**Exercise:** Reproduce everything from the line containing "collection date: 1906-01" down to the last line of the data, word for word and including both of those lines.

Dataset items:
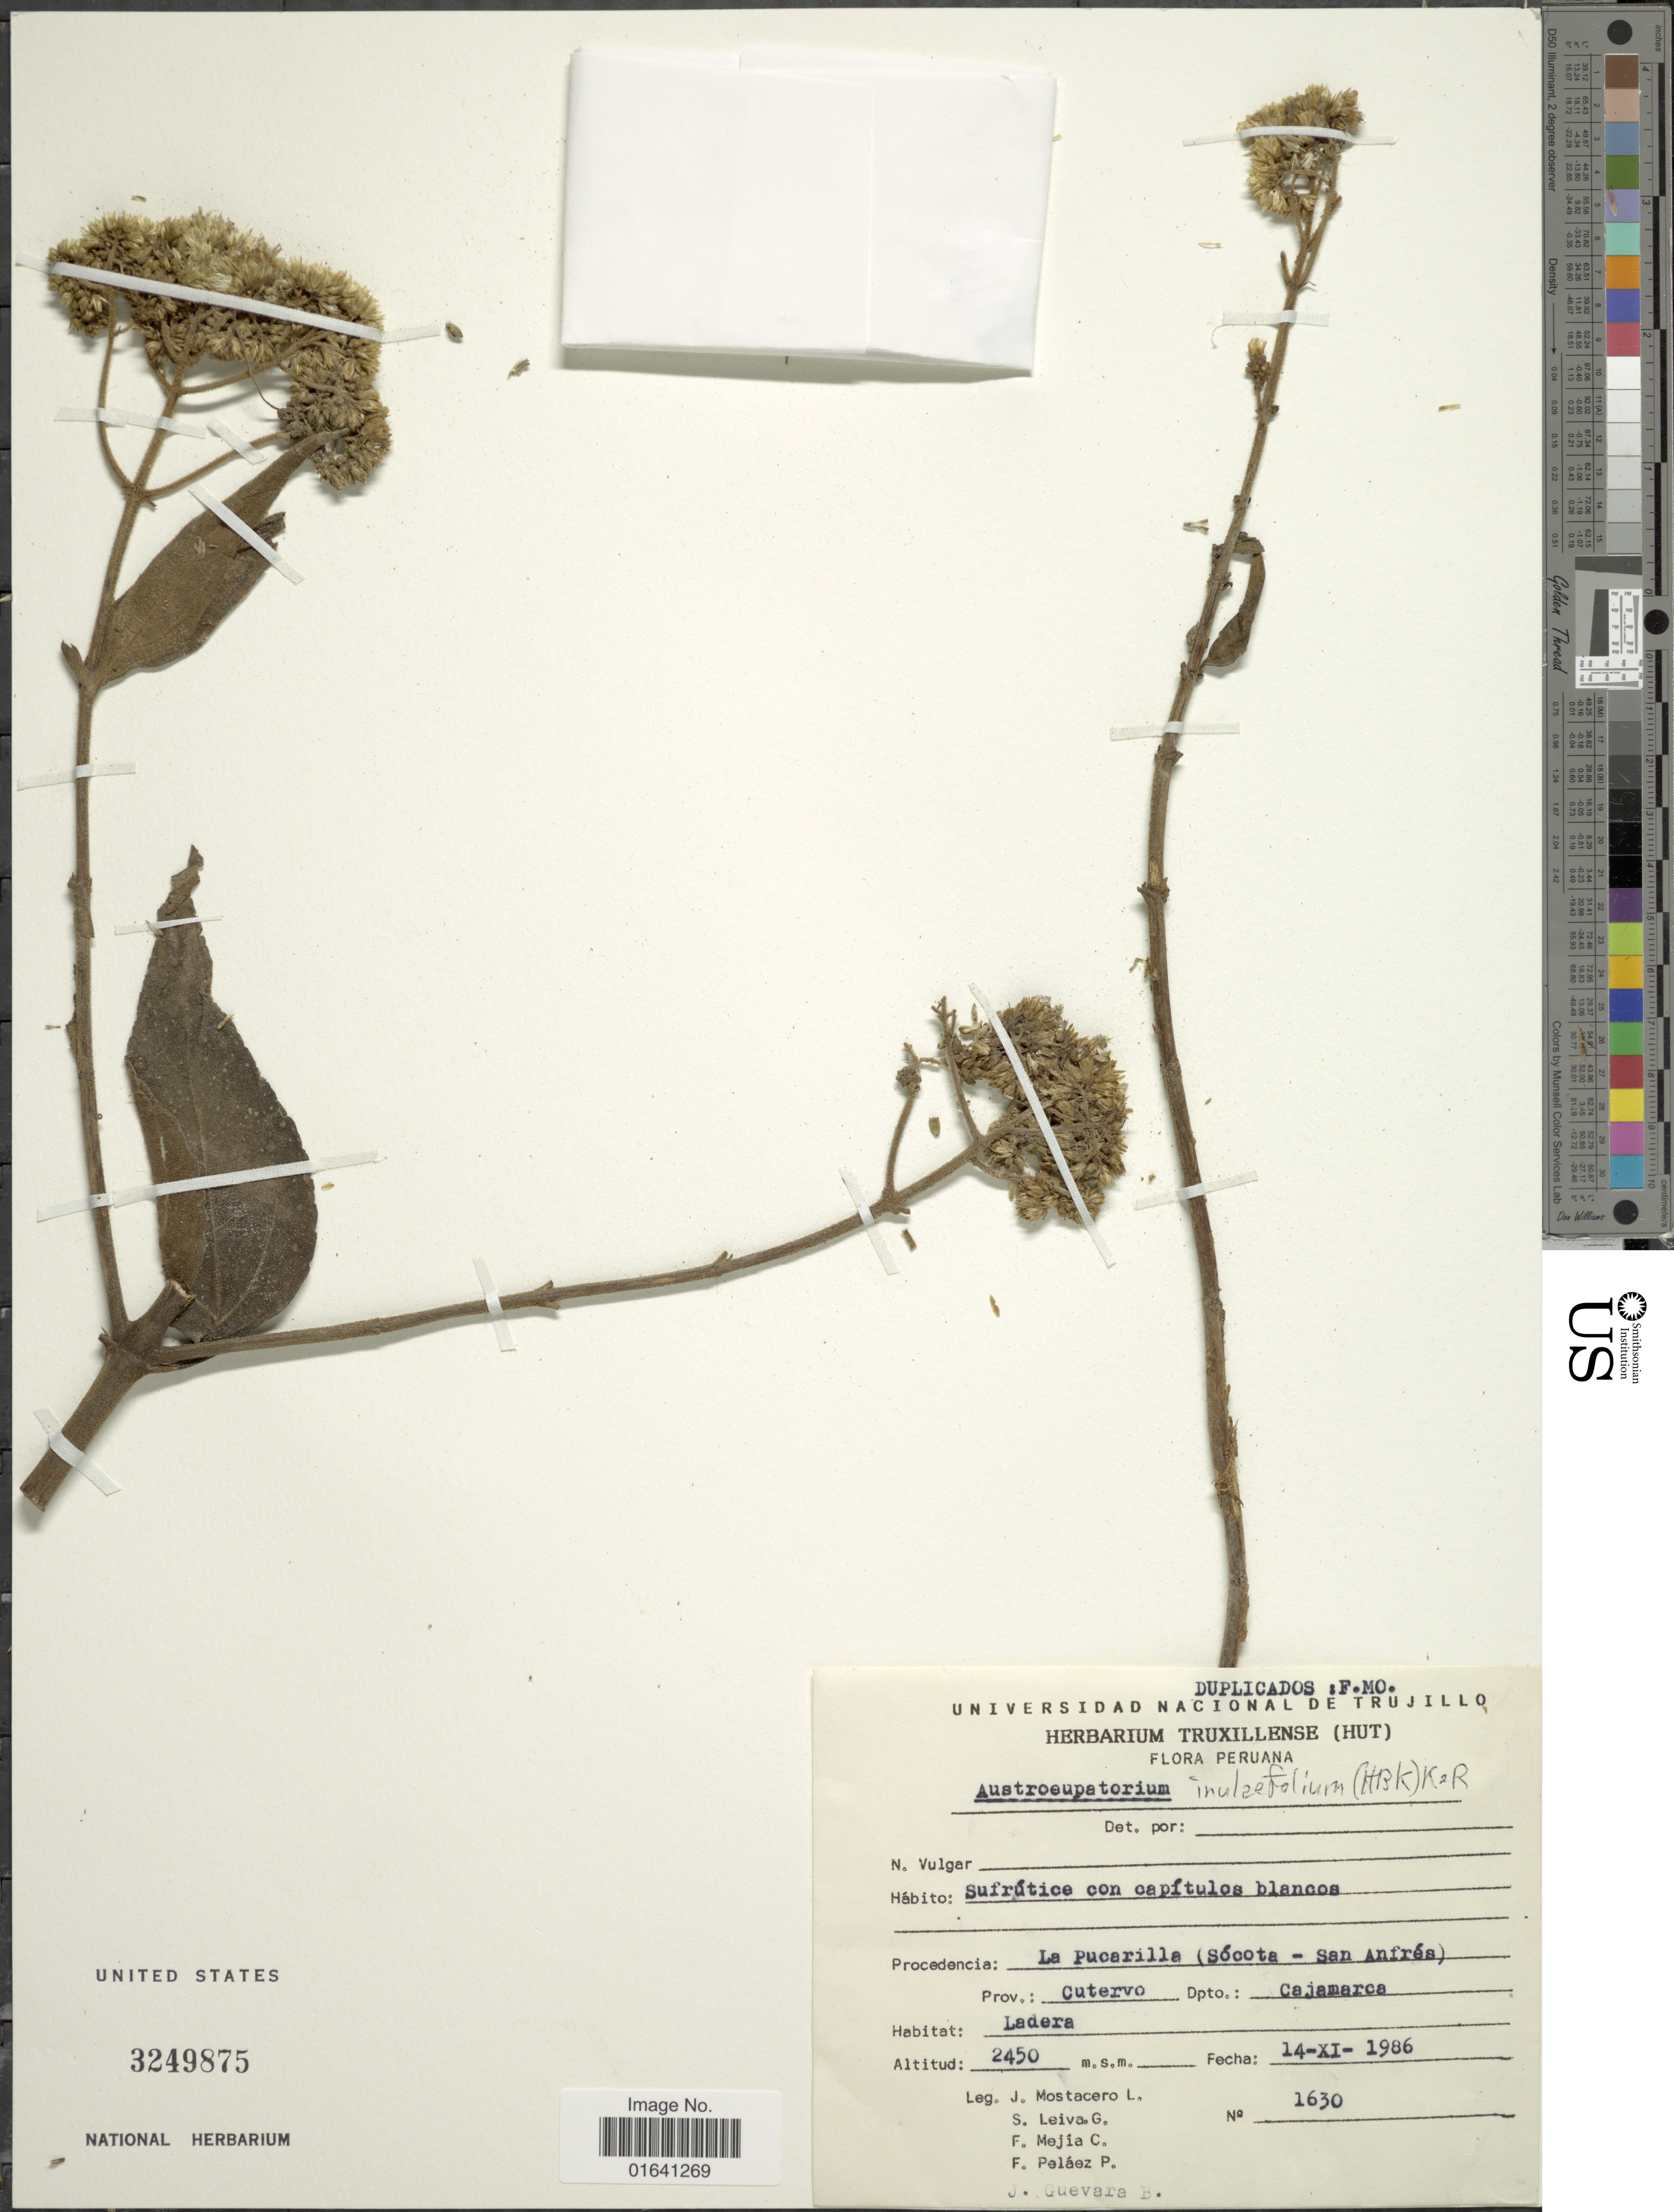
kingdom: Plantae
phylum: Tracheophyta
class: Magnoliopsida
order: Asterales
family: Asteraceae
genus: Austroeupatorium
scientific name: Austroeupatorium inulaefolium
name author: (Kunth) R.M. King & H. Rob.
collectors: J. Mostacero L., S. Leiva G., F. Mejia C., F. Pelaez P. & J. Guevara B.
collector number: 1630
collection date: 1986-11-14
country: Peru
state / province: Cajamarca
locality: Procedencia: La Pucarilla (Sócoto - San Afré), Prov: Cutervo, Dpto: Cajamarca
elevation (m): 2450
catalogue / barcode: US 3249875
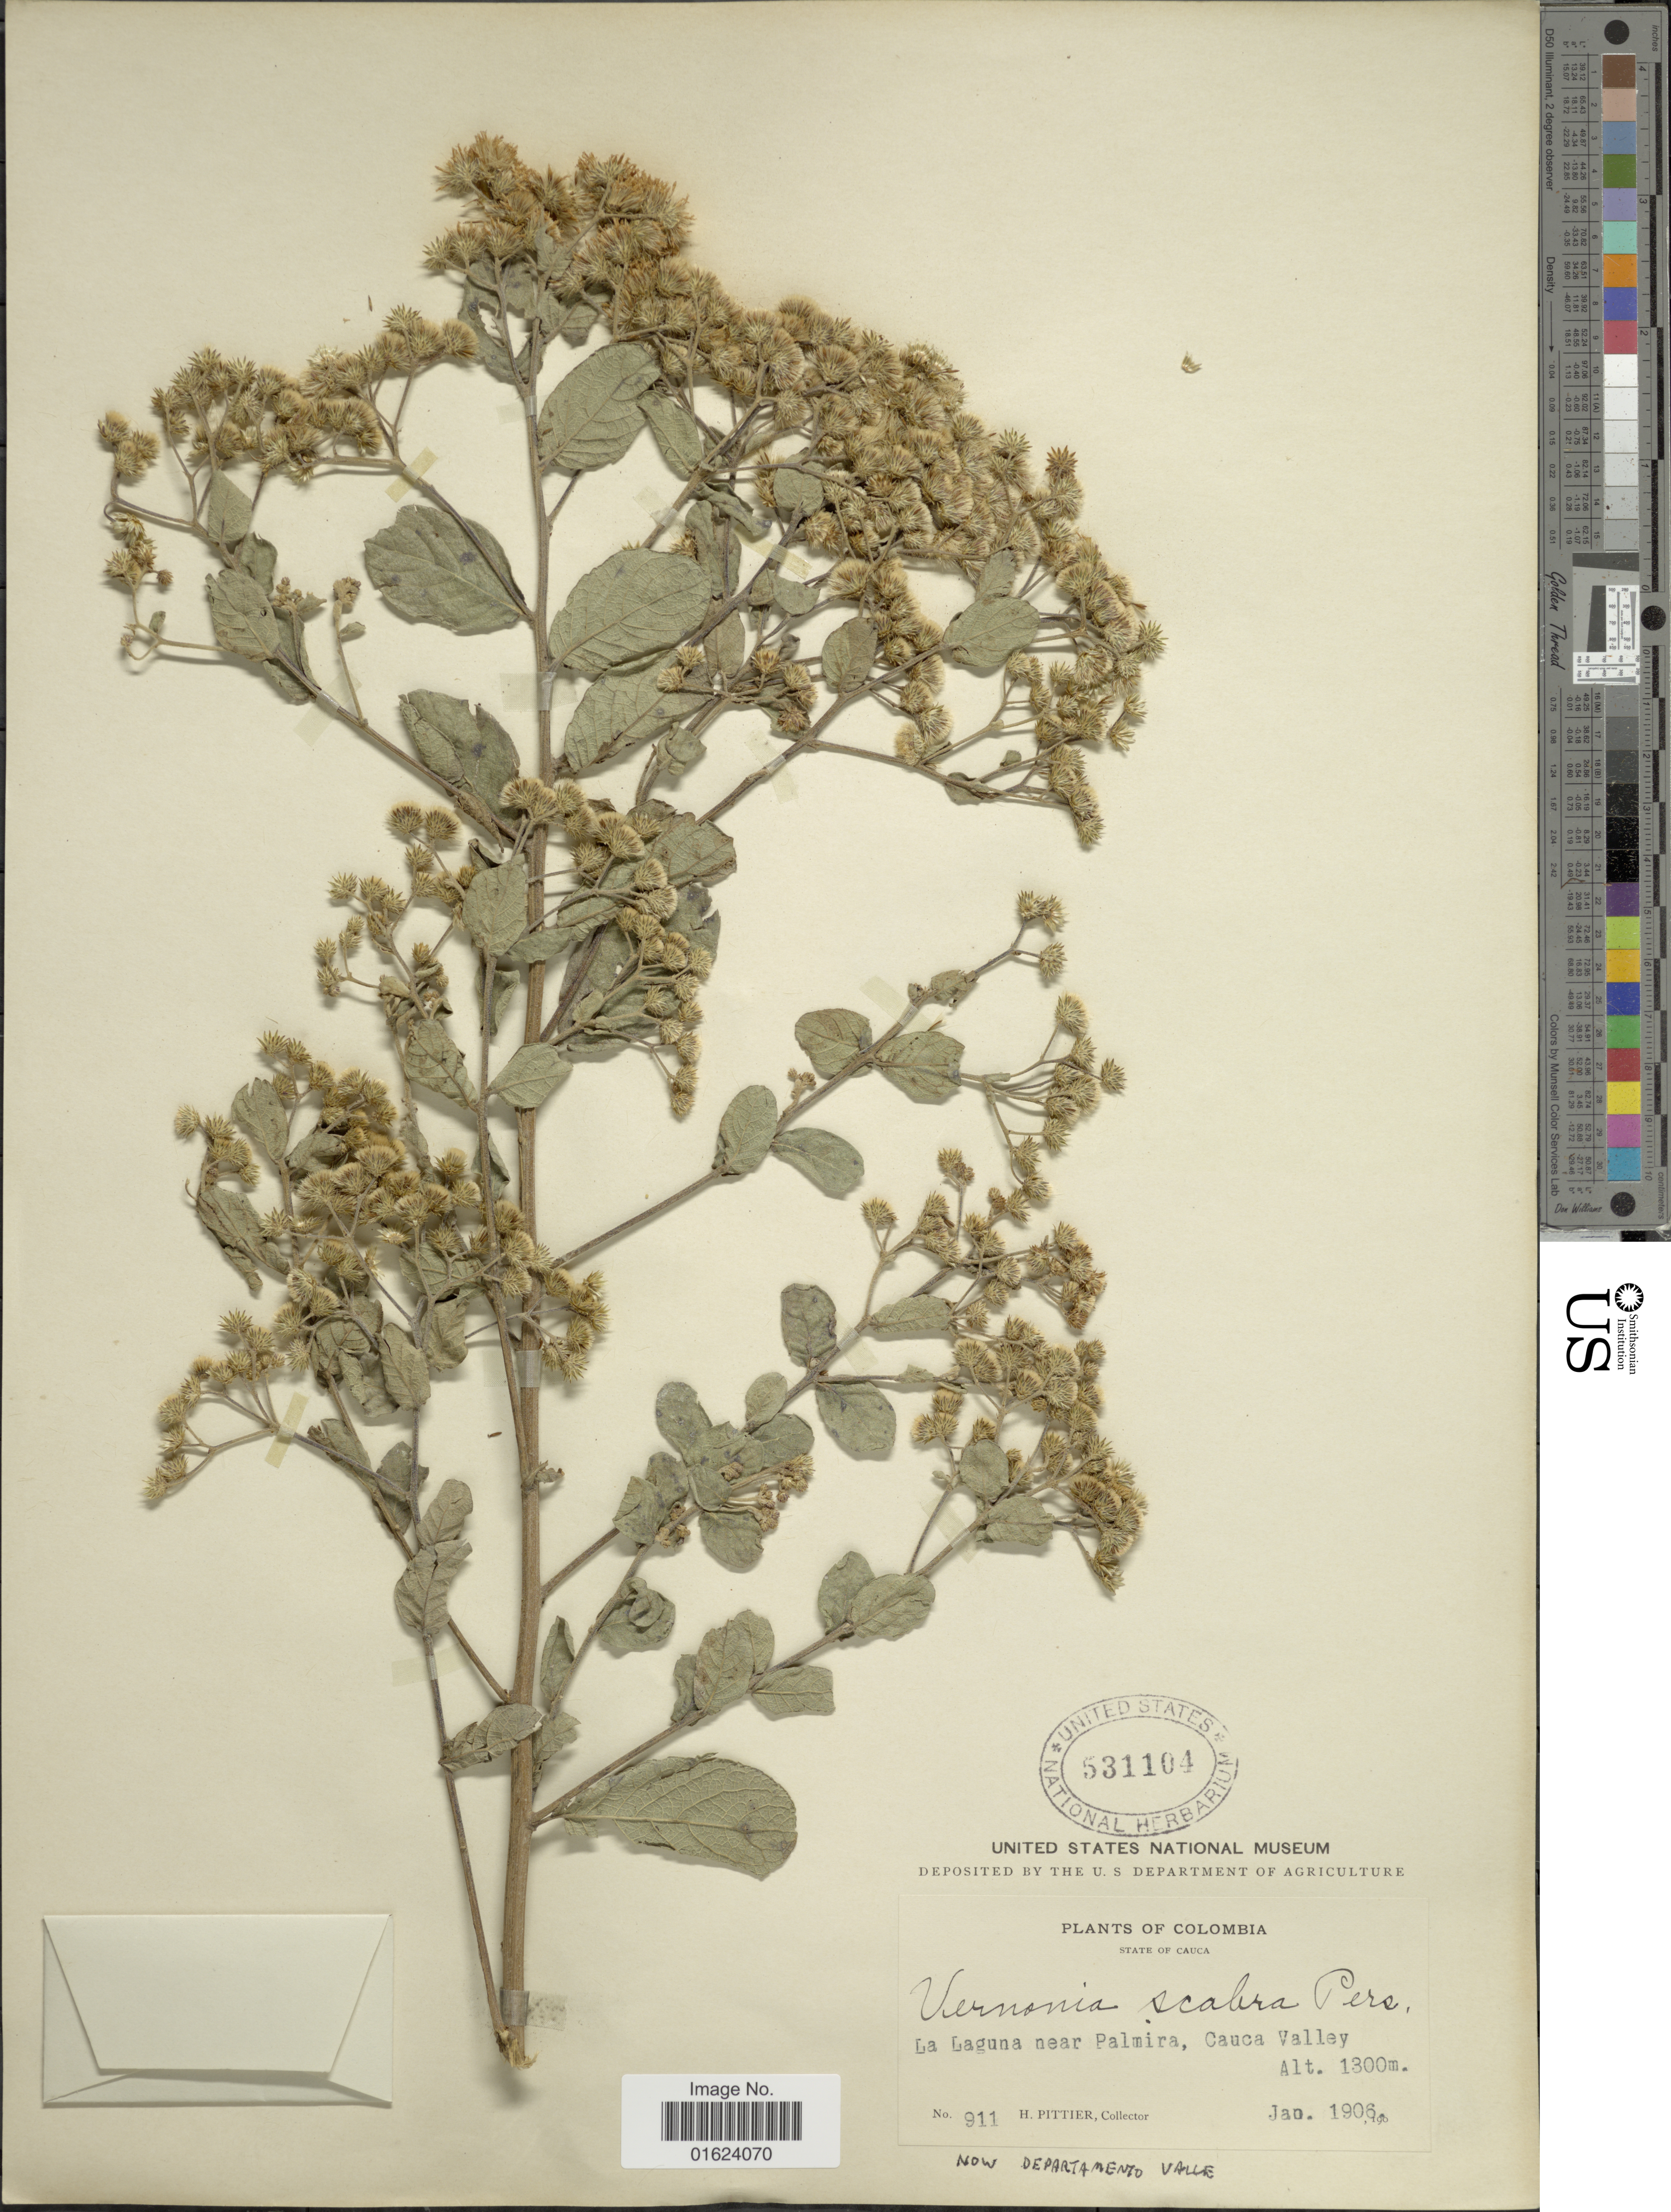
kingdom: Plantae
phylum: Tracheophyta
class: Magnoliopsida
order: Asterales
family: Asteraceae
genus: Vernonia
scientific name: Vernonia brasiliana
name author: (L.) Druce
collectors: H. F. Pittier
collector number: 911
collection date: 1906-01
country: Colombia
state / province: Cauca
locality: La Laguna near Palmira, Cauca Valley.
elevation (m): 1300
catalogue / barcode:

**The solution:**
collection date: 1906-01
country: Colombia
state / province: Cauca
locality: La Laguna near Palmira, Cauca Valley.
elevation (m): 1300
catalogue / barcode:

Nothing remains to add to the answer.